Chasing Ghosts is a storytelling project in collaboration with photographers Carlton Ward Jr., Mac Stone, tropical ecologist Peter Houlihan, and biologists from US Fish and Wildlife Service, Audobon Florida, and partner universities. Across three years, the team used remote camera trap systems to study the rare ghost orchids that grow deep within southwest Florida swamps. This project is documented in partnership with Grizzly Creek Films, Wild Path, bioGraphic, and National Geographic. New scientific discoveries by the team have solved the mystery changed the paradigm of ghost orchid pollination. A journal article by USFWS biologist Mark Danaher and Ward appears in Florida Entomologist, and the discoveries by Houlihan and Stone, in Corkscrew, are published in the journal Scientific Reports.
A quest to identify the pollinator of the Ghost Orchid for the first time.

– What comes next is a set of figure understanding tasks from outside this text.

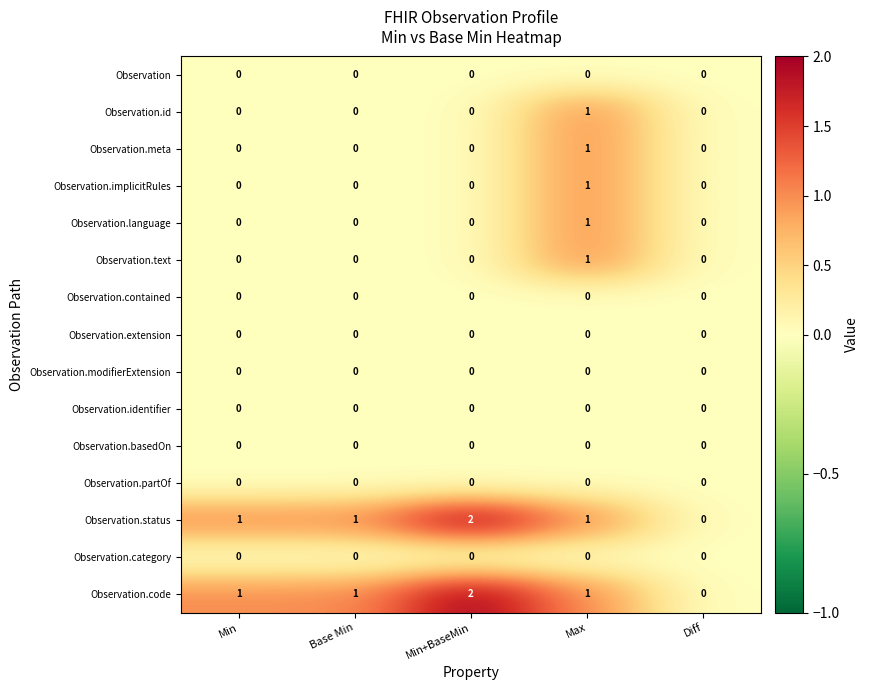

Which category has the highest value across all series?

Min+BaseMin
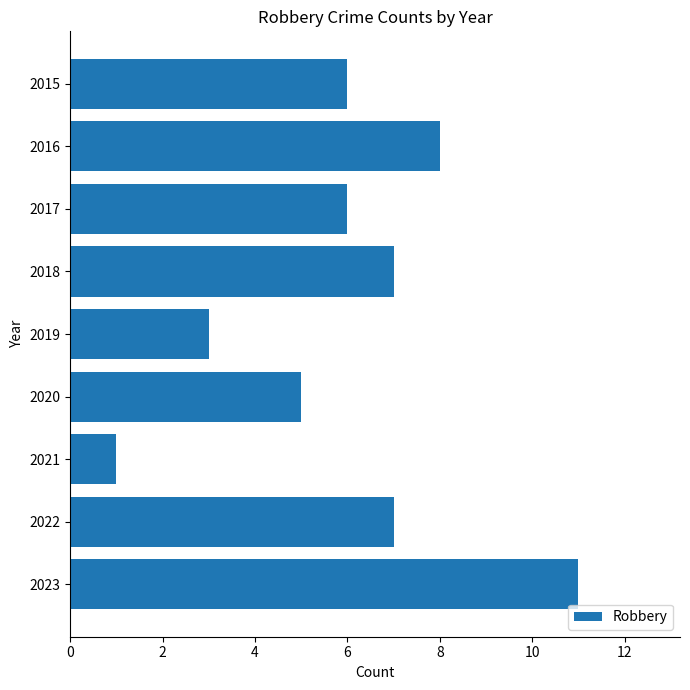

Which category has the highest value across all series?

2023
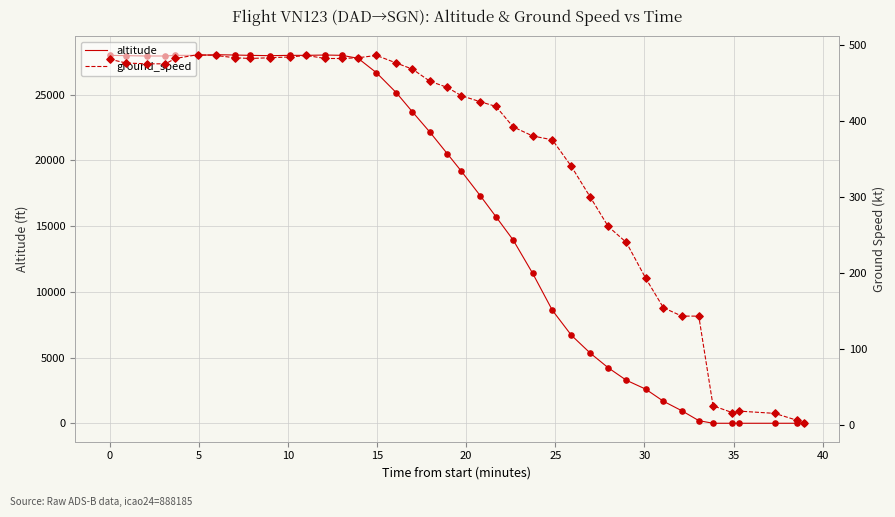

Is the value of ground_speed at 37 greater than the value of altitude at 31?

No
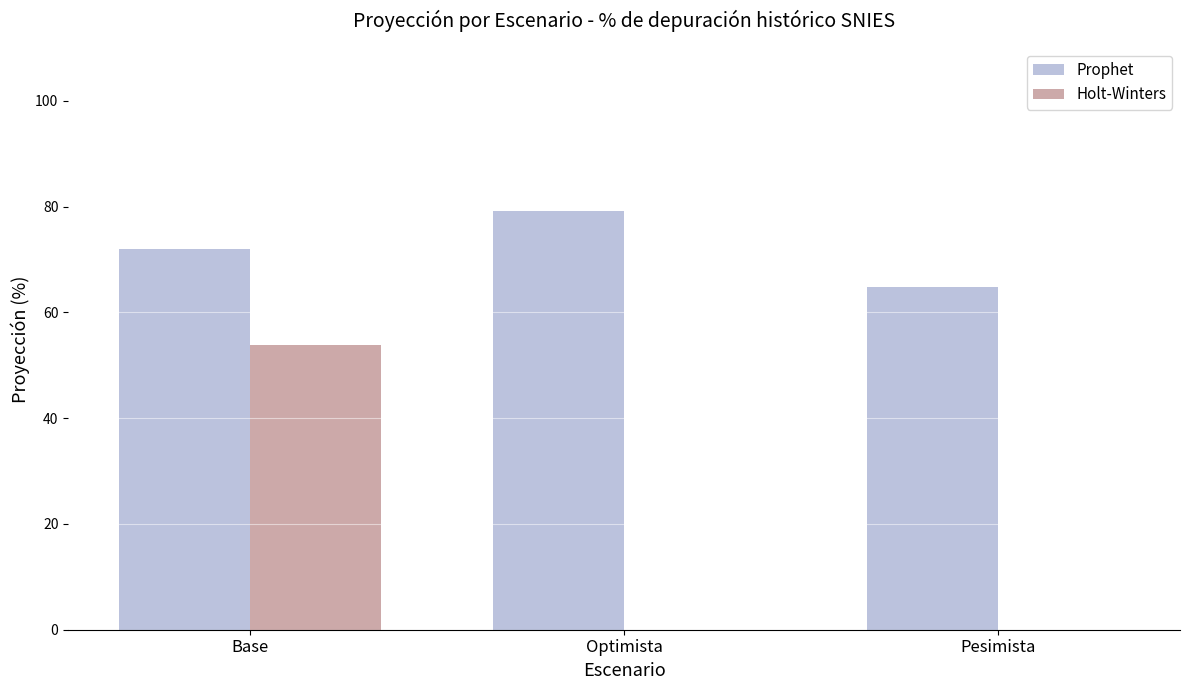

At which label is Prophet closest to 72?

Base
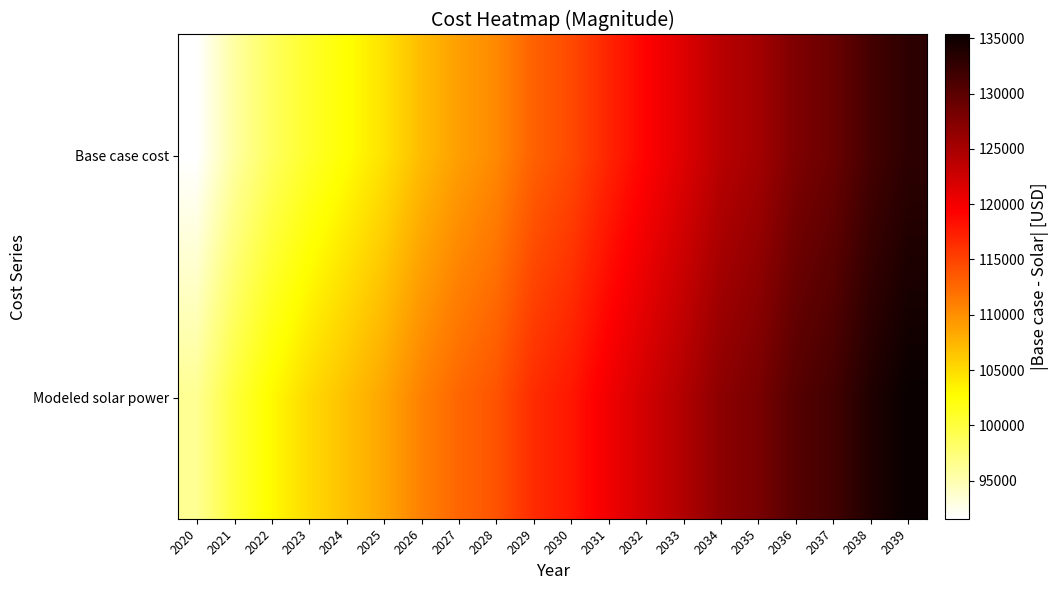

Reading right to left, extract all data points from this chart.

Base case cost: 2039=133003.5	2038=131435.6	2037=129023.0	2036=127753.0	2035=125301.9	2034=123934.6	2033=121438.6	2032=119216.9	2031=116976.1	2030=114510.0	2029=113022.8	2028=110346.0	2027=108951.9	2026=107053.9	2025=104549.3	2024=102635.3	2023=100834.7	2022=98609.3	2021=95602.9	2020=91556.6
Modeled solar power: 2039=135346.5	2038=133878.2	2037=131575.4	2036=130402.1	2035=128065.9	2034=126804.1	2033=124428.4	2032=122325.7	2031=120206.6	2030=117865.2	2029=116488.9	2028=113942.4	2027=112669.1	2026=110899.1	2025=108534.1	2024=106754.2	2023=105086.6	2022=103006.3	2021=100157.3	2020=96289.9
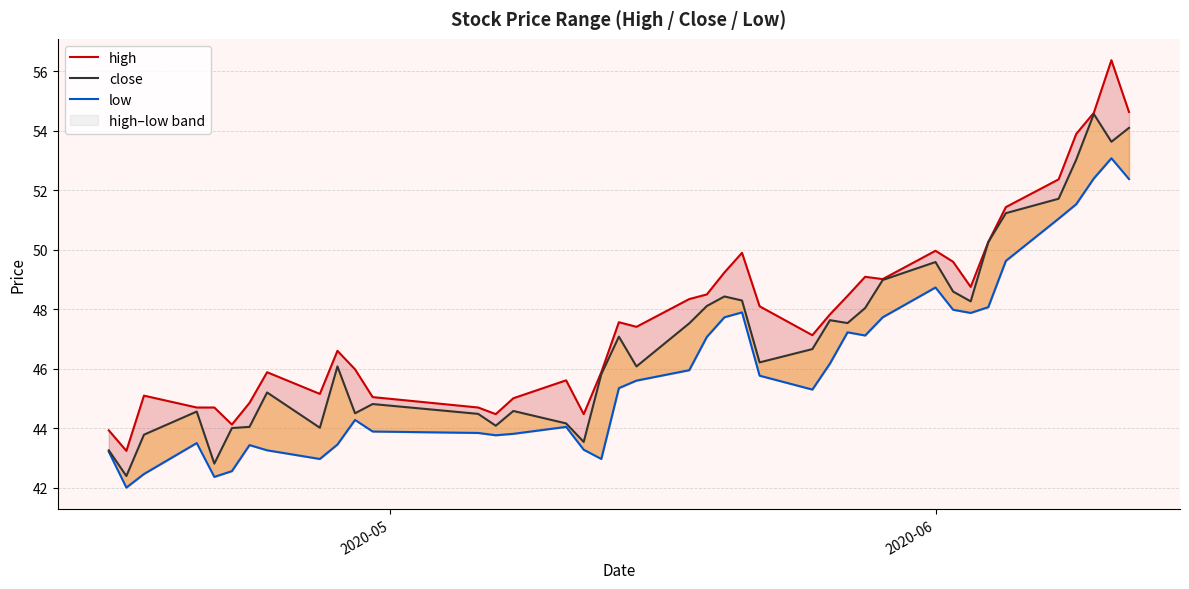

What is the sum of all low values?

1840.5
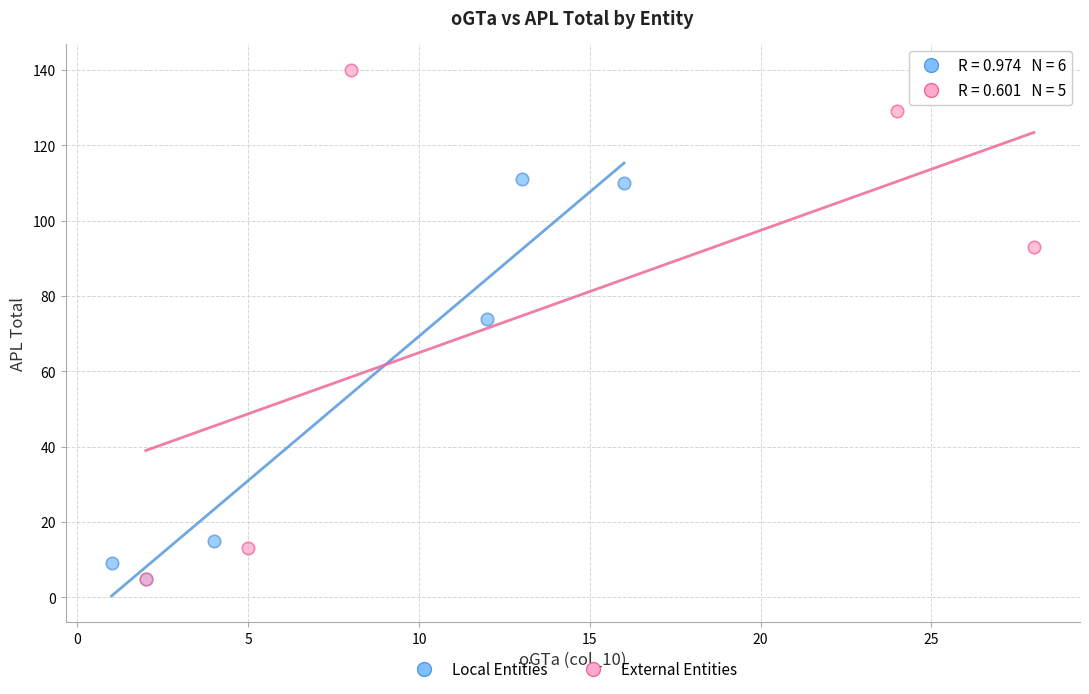

Which series has the widest spread of Y values?

External Entities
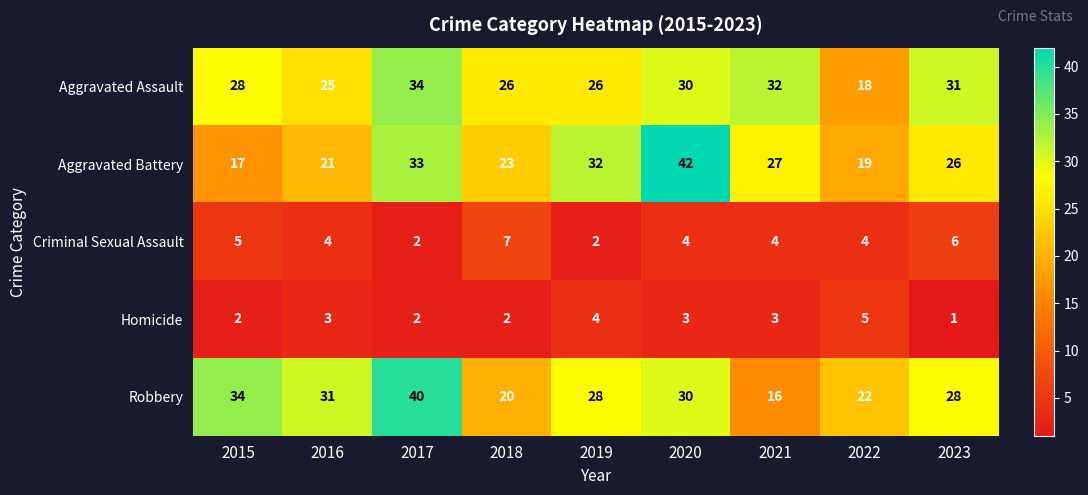

Which label corresponds to the largest value in the chart?

2020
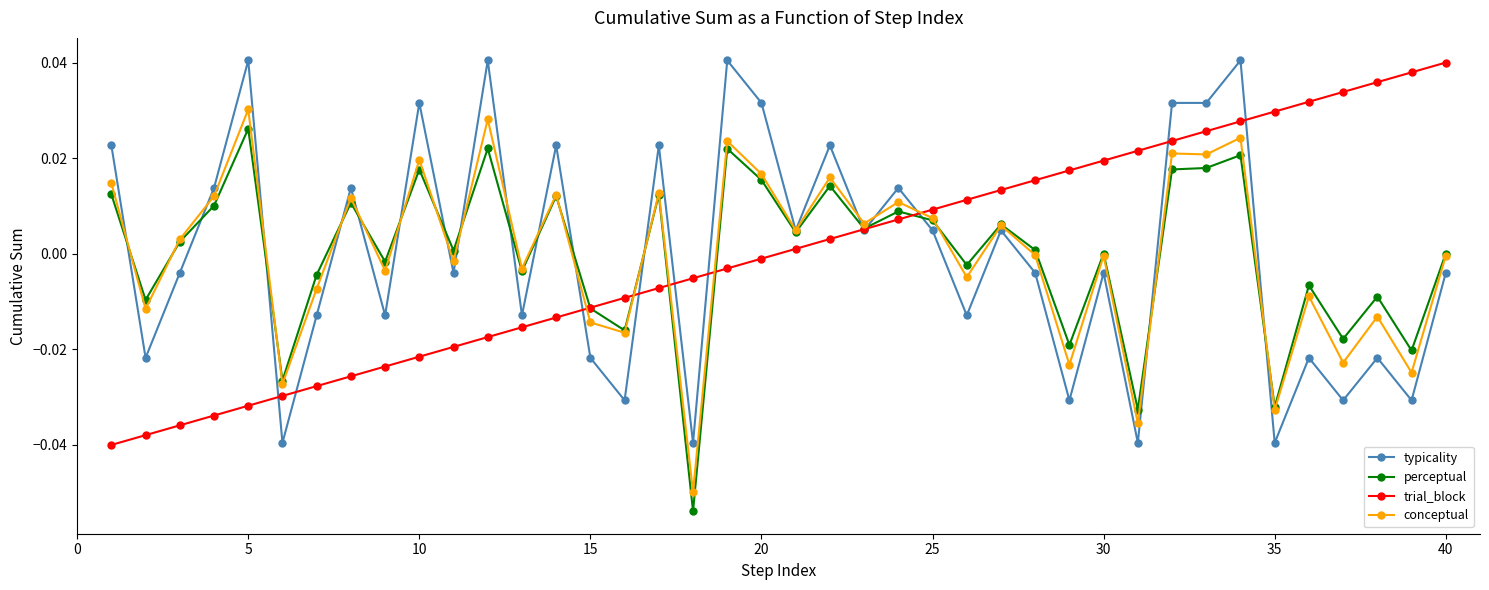

True or false: conceptual and trial_block intersect in this chart.

True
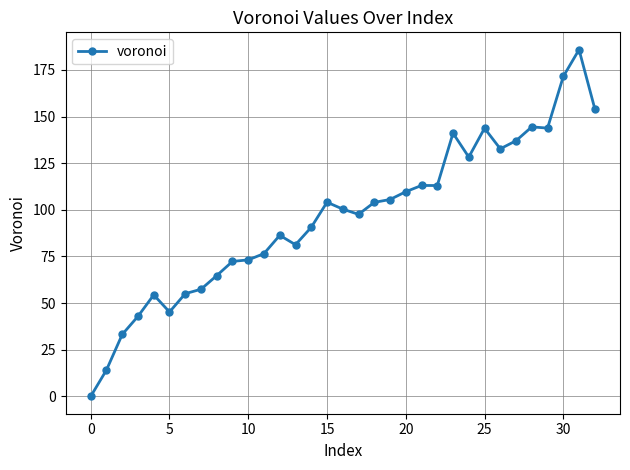

What is the greatest value displayed?

185.9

Ghost orchids are found in Florida and Cuba, and there are only about 2,000 ghost orchids in the state. This species, which draws its moisture from the air, has no leaves. Rather, its green roots cling to the side of trees. Ghost orchids are struggling to survive. Less than 5 percent of the 2,000 or so known ghost orchids in Florida manage to flower and produce seed pods each year.
These rare, elusive orchids were long thought to be pollinated by a single insect: the giant sphinx moth. Twice the length of its body, its long tongue can access nectar deep in long-stemmed flowers like ghost orchids.
But now, through the photographs by Carlton Ward Jr. and Mac Stone, it was discovered that several moth species other than the giant sphinx visit and carry the ghost orchid’s pollen—and the giant sphinx plays a completely different role than previously thought.
While the mysteries of the ghost orchid are uncovered through explorative scientific process, the story of Chasing Ghosts highlights the need to protect Florida’s old-growth forests and a healthy flow of water that are crucial to the survival of ghost orchids and other Florida wildlife.